"Полонянин" - читать интересную книгу автора (Гончаров Олег)

25 декабря 947 г.

Зашипела вода на раскаленных камнях, вспенилась и паром изошла. Жарко в бане. Хмель ночной потом выходит из разгоряченных тел.

— Добрыня, а ну еще поддай! — разомлевший Кот спину под веник дубовый подставил.

Кветан его нахлестывает, а сам приговаривает:

— С гуся вода, а с Кота сухота!

— Так где же вода-то? — смеется конюх.

— А вот тебе водичка! — ору я и плещу на него холодненькой.

— О-о-ох, хорошо! — вопит Кот. — А парку-то! Парку!

— Вот тебе и парку! — И остатки из шайки на голыши — хлясть.

— Да вы чего, демоны! — закричал кто-то, а кто, из-за пара и не разглядеть. — Совсем угорим! Дышать невмоготу!

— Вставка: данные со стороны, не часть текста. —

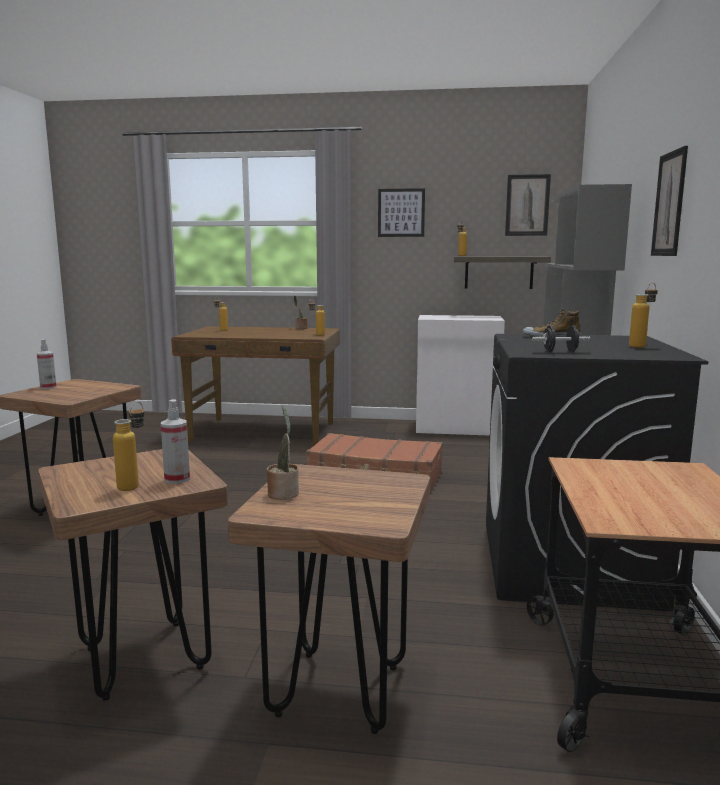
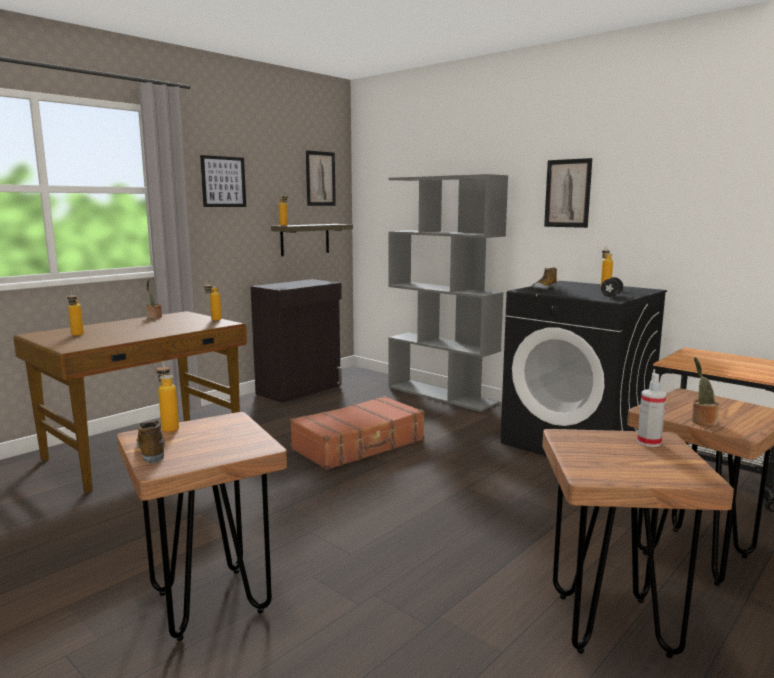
camera: 55 degrees left, 0 degrees up
(48, 387) = (152, 450): spray bottle -> shoe
(134, 485) = (657, 456): bottle -> bottle (169, 427)
(457, 428) = (300, 389): white cabinet -> black cabinet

— Коли жарко, — Кветан в ответ, — на пол ложись, а то и вовсе в предбанник отправляйся, а людям парило не перебивай. Ложись, Добрыня, я и тебя поправлю, — это уже мне.

— Эй, со мной-то закончи, — Кот возмущается.

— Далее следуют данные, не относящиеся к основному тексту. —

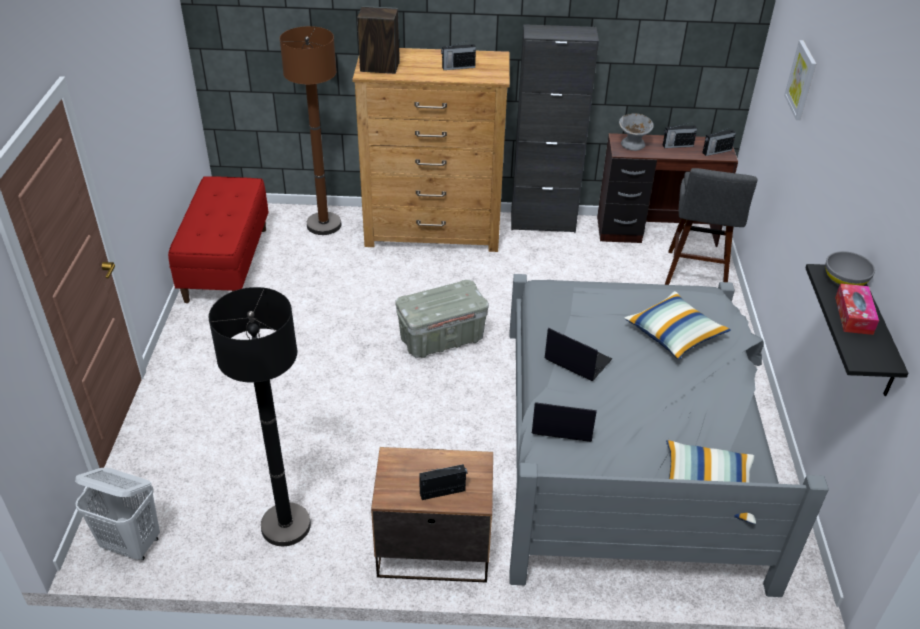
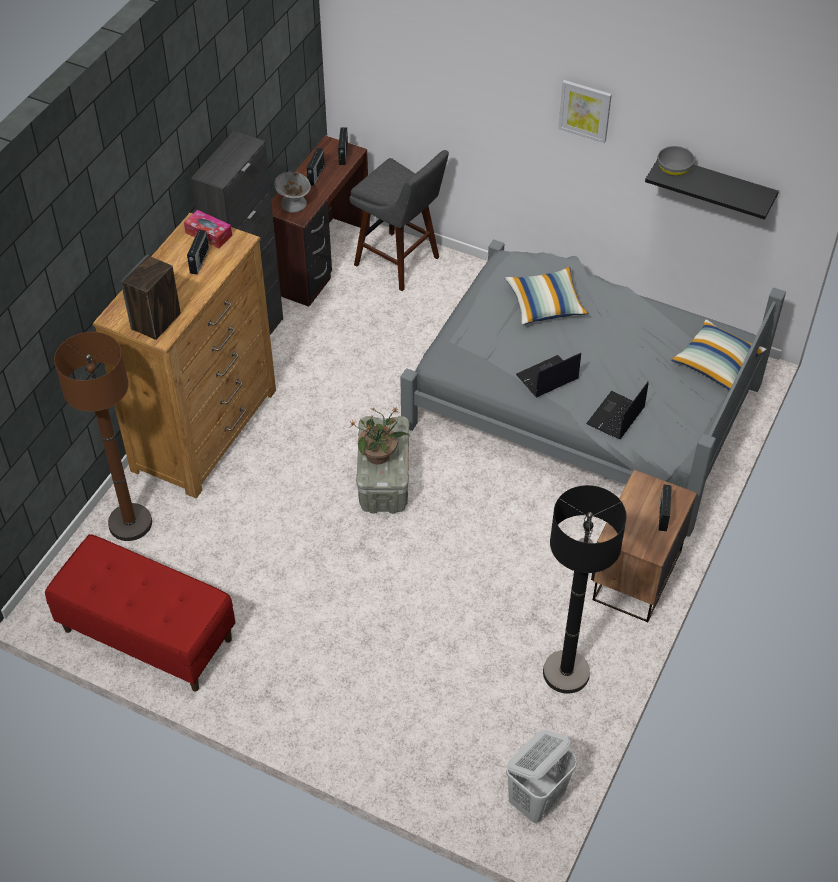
camera: 65 degrees left, 10 degrees up
(433, 300) = (379, 455): none -> potted plant
(801, 80) = (446, 54): picture -> picture (585, 110)
(853, 315) = (713, 185): tissue box -> tissue box (208, 234)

— Хватит с тебя, — смеется Кветан. — Ты уже не на кота, а на рака вареного больше похож. Обмывайся скорее.

Я на полати залез.

— Давай, — говорю, — полегонечку.

Старшой по ногам в легкую прошелся, по спине листьями дубовыми прошуршал.

— Ну, как? — спрашивает.

— Ты меня не щекочи, — я ему. — Коли за веник взялся, так уж поусердствуй.

— Ну, держись!

Из парной мы, точно гуси ошпаренные, выскочили да в сугроб с разбегу нырнули.

— Гляди, ребя! У меня под задницей снег тает! — смеется Кот.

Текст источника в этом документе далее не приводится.